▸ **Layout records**
-- Begin --

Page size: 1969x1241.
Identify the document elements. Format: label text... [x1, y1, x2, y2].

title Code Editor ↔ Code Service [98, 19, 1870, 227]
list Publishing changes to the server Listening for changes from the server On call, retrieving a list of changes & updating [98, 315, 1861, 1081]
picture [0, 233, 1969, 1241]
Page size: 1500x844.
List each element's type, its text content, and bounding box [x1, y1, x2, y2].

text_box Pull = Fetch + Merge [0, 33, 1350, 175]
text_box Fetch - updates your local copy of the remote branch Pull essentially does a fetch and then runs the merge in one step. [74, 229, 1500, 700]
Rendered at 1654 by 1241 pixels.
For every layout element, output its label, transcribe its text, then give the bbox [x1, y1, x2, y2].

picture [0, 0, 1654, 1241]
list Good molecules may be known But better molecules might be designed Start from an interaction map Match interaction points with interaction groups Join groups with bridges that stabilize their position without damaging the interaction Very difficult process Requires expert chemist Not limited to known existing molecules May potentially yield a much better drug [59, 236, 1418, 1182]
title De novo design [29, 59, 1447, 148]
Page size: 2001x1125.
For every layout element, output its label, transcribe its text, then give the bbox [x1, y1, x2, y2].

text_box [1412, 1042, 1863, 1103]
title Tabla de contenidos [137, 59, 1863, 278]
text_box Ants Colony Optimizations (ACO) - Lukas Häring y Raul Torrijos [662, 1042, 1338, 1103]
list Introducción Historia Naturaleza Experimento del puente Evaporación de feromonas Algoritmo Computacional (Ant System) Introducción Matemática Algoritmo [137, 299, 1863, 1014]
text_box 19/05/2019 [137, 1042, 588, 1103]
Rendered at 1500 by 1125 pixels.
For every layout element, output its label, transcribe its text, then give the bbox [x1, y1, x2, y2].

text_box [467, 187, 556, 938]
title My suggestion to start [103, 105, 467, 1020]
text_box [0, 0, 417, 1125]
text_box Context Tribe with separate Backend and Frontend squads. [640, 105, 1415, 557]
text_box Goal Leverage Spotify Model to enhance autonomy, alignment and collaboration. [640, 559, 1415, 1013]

-- End --

▸ **What you have to do**
Copy out the data word for word, from its first line through the line containing "picture [0, 233, 1969, 1241]", including both ends.

▸ **Right answer**
Page size: 1969x1241.
Identify the document elements. Format: label text... [x1, y1, x2, y2].

title Code Editor ↔ Code Service [98, 19, 1870, 227]
list Publishing changes to the server Listening for changes from the server On call, retrieving a list of changes & updating [98, 315, 1861, 1081]
picture [0, 233, 1969, 1241]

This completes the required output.